Голосом, в котором сквозило куда более глубокое волнение, чем она хотела показать, Лейла спросила:
— Ты уверен? Он тебе сам говорил?
Мальчик весело хихикнул.
— А зачем ему говорить, Лейла. В тот день, когда ты приходишь, он моется в семи водах и чистит зубы известью, чтобы они были белее. И просит меня расчесать ему волосы. За все время, что ты приходишь, разве ты не заметила, каким красивым он тебя встречает?
Согдиам так зашелся от смеха, что захромал еще сильнее, еще более неуклюже. Лейла тоже захохотала, потешаясь над самой собой, чтобы скрыть свое волнение:
— Похоже, глаза мне даны не для того, чтобы видеть, Согдиам.

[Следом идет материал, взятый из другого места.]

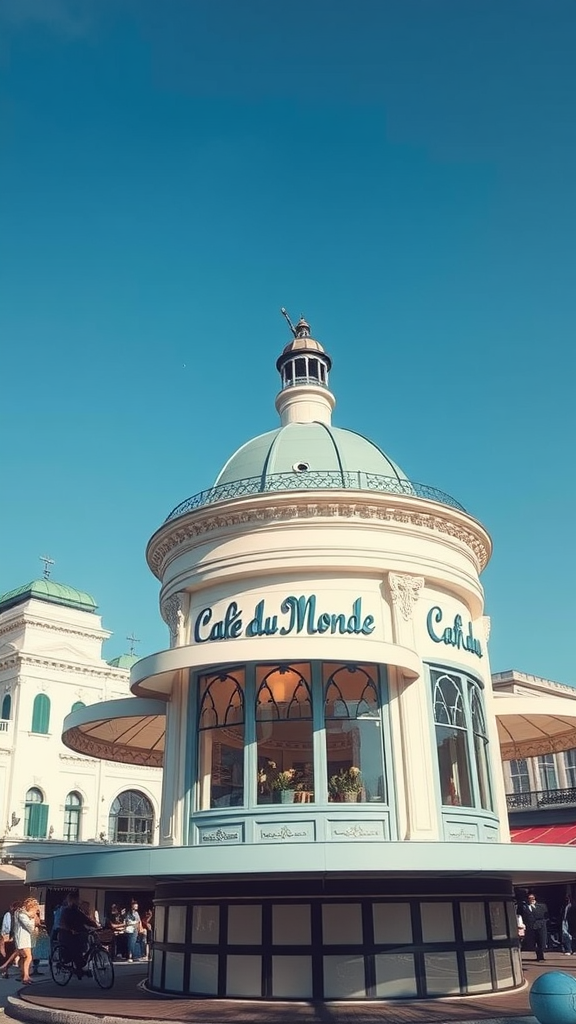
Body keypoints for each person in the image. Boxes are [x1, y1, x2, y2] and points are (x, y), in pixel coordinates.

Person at [58, 892, 99, 980]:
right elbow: (63, 923)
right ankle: (78, 967)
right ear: (72, 900)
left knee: (81, 946)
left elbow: (86, 919)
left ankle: (80, 966)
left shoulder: (77, 911)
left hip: (78, 932)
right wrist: (70, 930)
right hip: (67, 934)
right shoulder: (66, 910)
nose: (77, 901)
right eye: (76, 900)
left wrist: (96, 926)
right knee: (75, 949)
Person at [2, 897, 39, 984]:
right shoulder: (22, 914)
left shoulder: (21, 913)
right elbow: (29, 926)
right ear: (31, 907)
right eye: (34, 909)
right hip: (23, 938)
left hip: (23, 938)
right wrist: (32, 918)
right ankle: (25, 976)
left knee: (23, 956)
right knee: (28, 957)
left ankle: (24, 975)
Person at [522, 892, 548, 961]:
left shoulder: (541, 906)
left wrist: (543, 923)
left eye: (532, 898)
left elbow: (545, 915)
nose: (531, 899)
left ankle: (541, 956)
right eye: (529, 898)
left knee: (542, 941)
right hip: (531, 926)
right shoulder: (525, 907)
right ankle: (538, 956)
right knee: (533, 942)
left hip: (540, 925)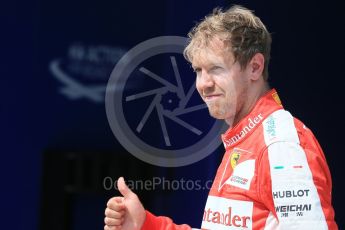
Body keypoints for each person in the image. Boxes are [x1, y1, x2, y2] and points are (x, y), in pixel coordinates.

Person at [104, 5, 338, 230]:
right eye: (198, 70)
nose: (203, 84)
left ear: (255, 67)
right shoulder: (245, 140)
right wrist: (147, 225)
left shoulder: (280, 144)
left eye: (216, 68)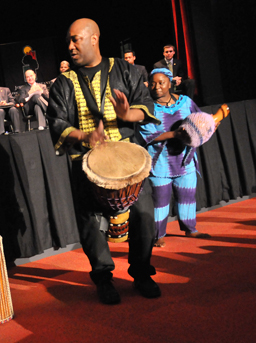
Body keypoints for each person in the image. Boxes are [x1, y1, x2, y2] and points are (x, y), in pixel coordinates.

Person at [47, 18, 161, 304]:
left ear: (94, 39)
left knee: (144, 217)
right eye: (69, 41)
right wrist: (85, 135)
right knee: (90, 224)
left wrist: (126, 115)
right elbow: (57, 124)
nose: (70, 46)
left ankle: (142, 272)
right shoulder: (63, 83)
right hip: (86, 163)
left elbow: (145, 106)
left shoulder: (127, 71)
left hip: (128, 161)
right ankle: (103, 278)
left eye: (76, 40)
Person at [137, 69, 211, 247]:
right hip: (160, 163)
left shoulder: (186, 102)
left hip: (185, 161)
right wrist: (175, 134)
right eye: (153, 83)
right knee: (160, 201)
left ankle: (190, 229)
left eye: (161, 82)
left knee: (187, 197)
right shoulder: (148, 108)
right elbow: (148, 135)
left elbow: (201, 119)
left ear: (170, 83)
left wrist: (208, 125)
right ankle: (159, 234)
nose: (157, 87)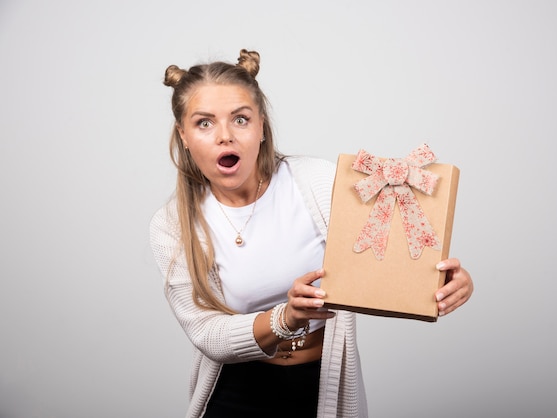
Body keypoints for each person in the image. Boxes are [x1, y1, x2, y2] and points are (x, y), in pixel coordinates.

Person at [150, 48, 474, 418]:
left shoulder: (318, 182)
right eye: (204, 123)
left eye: (240, 119)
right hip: (234, 394)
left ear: (261, 127)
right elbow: (207, 334)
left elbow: (393, 249)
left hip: (322, 387)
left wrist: (445, 280)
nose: (225, 136)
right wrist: (285, 318)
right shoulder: (172, 224)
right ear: (184, 135)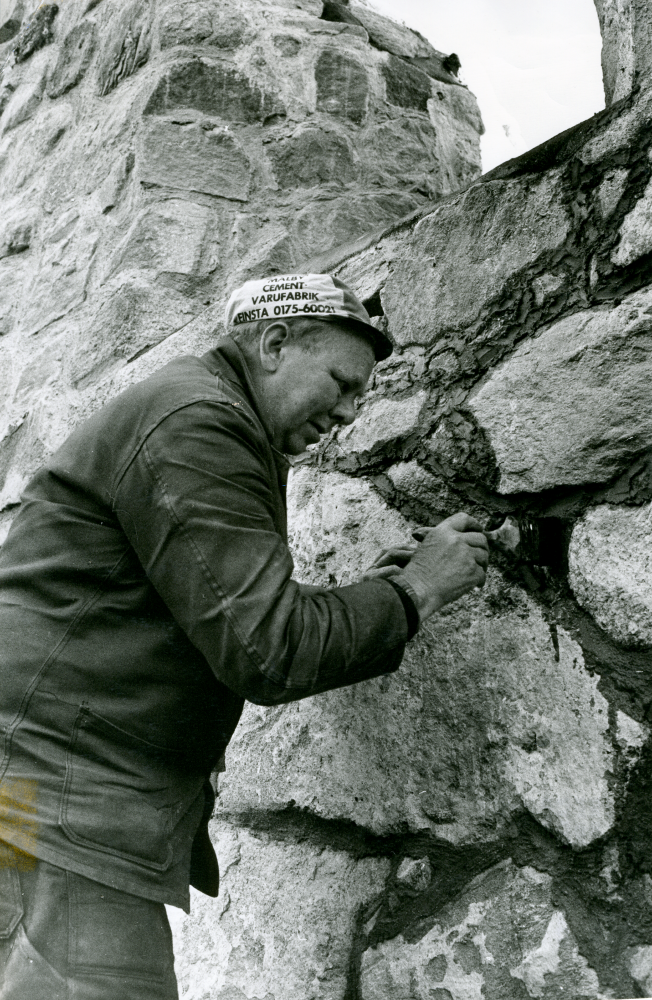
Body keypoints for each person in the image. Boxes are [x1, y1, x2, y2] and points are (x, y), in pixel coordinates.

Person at [0, 273, 489, 998]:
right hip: (69, 809)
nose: (352, 412)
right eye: (341, 382)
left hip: (36, 796)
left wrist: (378, 594)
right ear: (273, 342)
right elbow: (268, 649)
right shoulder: (200, 424)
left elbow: (227, 614)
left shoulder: (199, 412)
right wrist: (416, 591)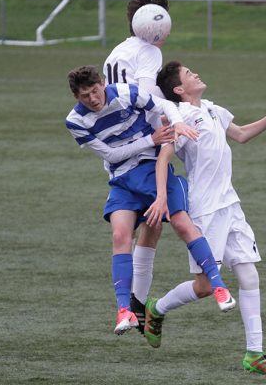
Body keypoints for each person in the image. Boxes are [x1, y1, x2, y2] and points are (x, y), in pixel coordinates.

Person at [143, 61, 266, 378]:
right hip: (204, 210)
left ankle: (255, 354)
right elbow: (164, 157)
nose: (196, 74)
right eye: (189, 74)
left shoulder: (214, 109)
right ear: (178, 89)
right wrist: (161, 196)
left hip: (231, 206)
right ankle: (156, 308)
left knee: (249, 276)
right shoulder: (183, 117)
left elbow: (241, 135)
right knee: (204, 286)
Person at [65, 65, 236, 336]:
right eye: (85, 96)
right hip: (122, 179)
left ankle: (218, 285)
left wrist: (176, 123)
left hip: (151, 167)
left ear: (103, 83)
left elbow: (165, 106)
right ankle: (125, 311)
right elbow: (110, 155)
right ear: (77, 97)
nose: (93, 99)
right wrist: (150, 139)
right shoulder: (76, 122)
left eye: (95, 91)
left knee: (181, 223)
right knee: (120, 235)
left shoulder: (125, 93)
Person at [102, 0, 171, 333]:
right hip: (145, 148)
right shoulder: (149, 51)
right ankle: (138, 305)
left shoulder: (116, 52)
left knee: (127, 231)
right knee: (157, 221)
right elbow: (147, 97)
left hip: (118, 149)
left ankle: (131, 307)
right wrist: (169, 127)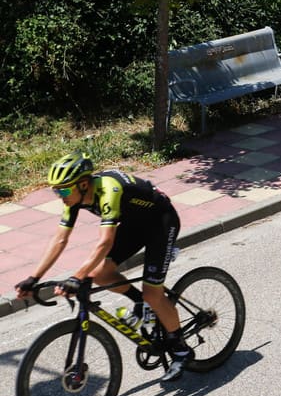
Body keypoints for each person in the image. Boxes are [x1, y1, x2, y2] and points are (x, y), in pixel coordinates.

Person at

Когда я прихожу, я только тем и занята, чтобы проследить, всего ли вам хватает, и, наверное, не очень наблюдательна.
Мальчик состроил гримасу, соглашаясь и признавая этот довод вполне уважительным.
Некоторое время они шли в молчании, пересекая улицы и проходя мимо тощих садов.
Разбросанные вдоль тропинок дома нижнего города были по большей части всего лишь лачугами из тростника и грязи. Иногда это были просто навесы без стен из грубо сплетенных пальмовых ветвей на шестах, которые назывались зорифами. Женщины, за туники которых цеплялись маленькие дети, хлопотали вокруг тщательно ухоженных очагов.
Несмотря на грязные улицы и зловонную воду, скапливавшуюся после дождей, Лейла всегда отказывалась приезжать сюда на упряжке. Резные скамьи с подушками, оправленные в серебро и бронзу ступицы колес стоили больше, чем сотня лачуг этого нищего скопления жилищ.
Время от времени их провожали пристальные взгляды. Всем было давно известно, кто такая эта юная красавица и куда она направляется в сопровождении мальчика, несущего тяжелую корзину. Мужчины и женщины неприкрыто восхищались ее тонкой туникой, элегантной прической, обтягивающими икры кожаными сандалиями с загнутыми кончиками. Даже походка ее отличалась от походки женщин нижнего города. Шаг ее был живее и легче, покачивание бедер наводило на мысль о танцах, празднествах, пирах, музыке и любовных песнях под покровом сумерек. Словом, просто о красоте и о множестве восхитительных вещей, из которых для иных состоял весь мир.
Сколь бы часто жителям нижнего города ни предоставлялась возможность увидеть Лейлу, они никогда не уставали от этого зрелища. Лейла была видением того, что навсегда было им недоступно.
Большинство из них никогда не заходили в город Сузы, откуда их безжалостно выгоняли солдаты. Тем более они и близко не подходили к Цитадели Суз. Они могли лишь различить крепостные стены и колоннаду Ападаны над крышами трущоб и прекрасные дома города с окружавшими их садами. Выделяясь на утреннем небе, Цитадель, казалось, парила вровень с лохматыми облаками, как и положено обиталищу богов и Царя царей.
Женщины и мужчины расспрашивали Согдиама, пытаясь выяснить, не живет ли дама «мудрого еврея», как они называли Ездру, в самой Цитадели. Согдиам так гордился подобным предположением, что подтверждал: да. Да, такая красавица, как Лейла, могла жить только в Цитадели!
Согдиам с облегчением скинул корзину на порог дома.
— Ездра наверняка еще занят, — выдохнул он, осторожно толкая синюю калитку, чтобы она не заскрипела.
По сравнению с окружавшими его лачугами дом казался почти дворцом. Стены, сложенные из полых кирпичей, поддерживали пальмовую крышу, покрытую смесью Глины и битума, которая защищала как от холода, так и от жары. Три небольшие квадратные комнаты выходили окнами во двор. К наружной стене примыкала беседка, обвитая душистыми ветвями лимонного дерева.
— Подожди, — прошептал Согдиам, увидев, как Лейла направилась прямо в комнату, предназначенную для занятий. — Я должен предупредить их!
Лейла не успела возразить, что ей некогда ждать. Ясный и чистый голос произнес ее имя:
— Лейла!
Согдиам сказал правду. Теперь, приглядевшись, Лейла заметила, что у Ездры и впрямь был вполне ухоженный вид. Короткая борода блестела, как и белые сверкающие зубы, обнажившиеся в приветливой улыбке. Волосы были разделены тщательно проведенным пробором, идущим от самой макушки. Волосы на затылке были схвачены кольцом из восточной слоновой кости, давним подарком Лейлы. Светлая туника, облегавшая его высокое тело и перехваченная поясом из коричневого льна, не скрывала его худобы.
— Лейла, сестра моя…
Он пошел к ней навстречу, широко раскрыв объятия, но в последний момент встревоженно остановился.